I quickly tried using tape the other day but found when you put enough on to fill the gap, you couldn't actually slide the sections together past a couple of inches and by the time you removed enough to allow said, you were back to quite a gap again. ;-(
I still think a small band of fibreglass at the key points could be a workable solution but I had another more mechanical solution / thought.
What if instead of the M10 bolts that currently located the adjustment by going though both inner and outer sections (and in some instances, also hold other brackets in place), what if I drilled though one side of both tubes say 20mm (the outer is 50 x 50 box, the inner smaller obviously) and turned up some suitably long x 20mm OD, 10mm ID spacer tubes that could be fitted though said 20mm holes and then stop up against the inside of the opposite inner, when nipping them up it would now pull the 'inner' section hard up against the inside of the outer section, whilst the interference fit of the spacer would also keep the other two tubes aligned on the opposite side?

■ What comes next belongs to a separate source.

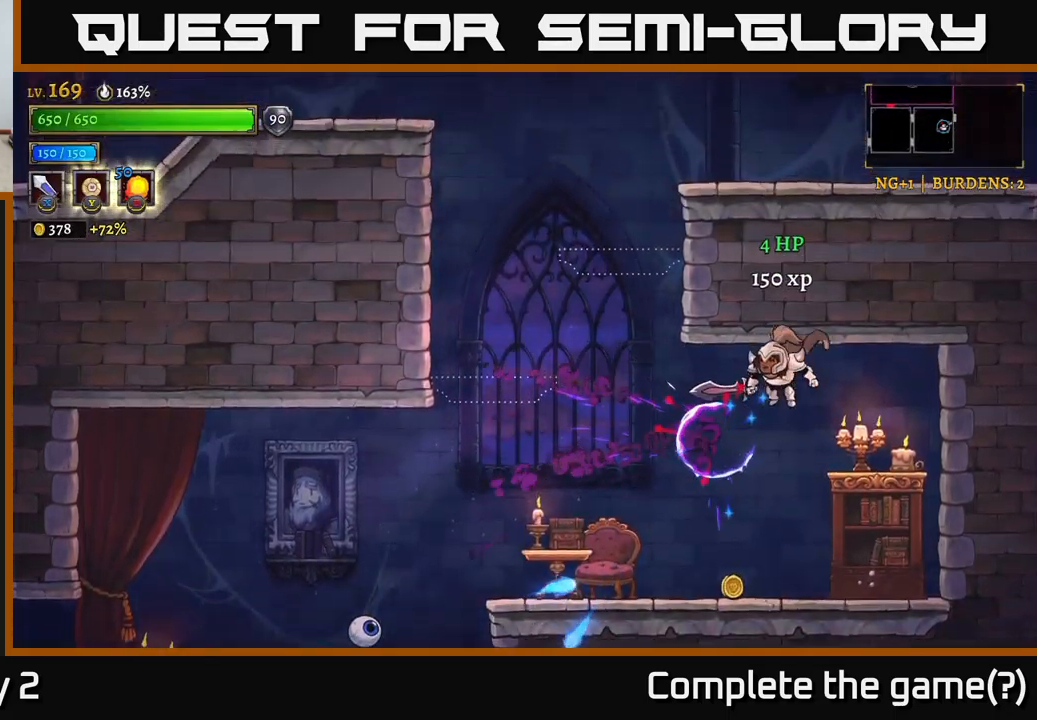
{"buttons": [], "left_stick": "right", "right_stick": "center", "events": [[100, "X", "down"], [284, "X", "up"], [350, "left_stick", "right"]]}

This is the same process I've used many times when fitting towbars to cars where the only fastening was to the bottom of a hollow box section and they provide suitable spacers in the kit to avoid you crushing the box (drill bolt hole right though, open top one up, drop spacer into hole etc).
In the case of this trailer, you could actually run it with all the nuts and bolts finger tight as the insertion of one tube into the other seems to be sufficient to provide the strength (and in the case of the axle halves, the turning resistance) so my only real 'concern', is the opening up of the holes on one side from M10 to M20 (say) ?

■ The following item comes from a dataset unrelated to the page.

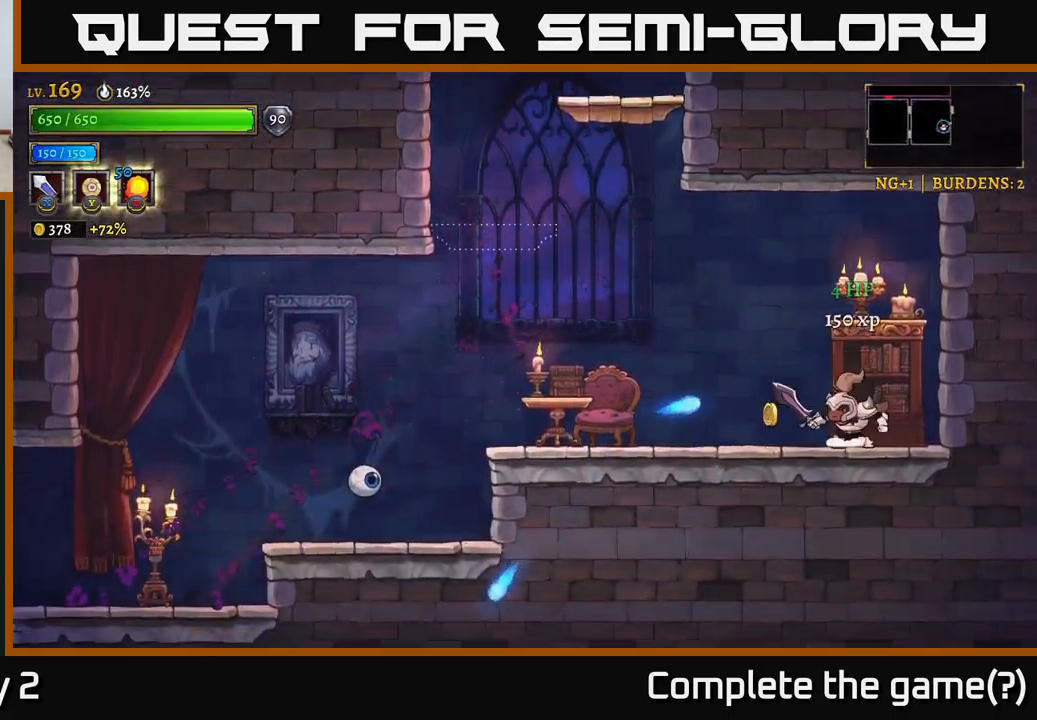
{"buttons": [], "left_stick": "left", "right_stick": "center", "events": [[67, "X", "down"], [150, "A", "down"], [200, "X", "up"], [234, "left_stick", "left"], [300, "A", "up"]]}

I understand the stresses are at their least in the middle of the box sections (especially when the holes go though horizontally and most of the loads are vertical) but what does the panel think?
My goals here are to retain the ease of adjustment / takedown (you can then carry it in an estate car / MPV or even on a roofrack / boot) but to remove any of the clanking, especially when the trailer is lightly loaded.
Cheers, T i m
 The spacer and suitable washer could stay on the bolt, effectively forming a bolt with a bigger shoulder.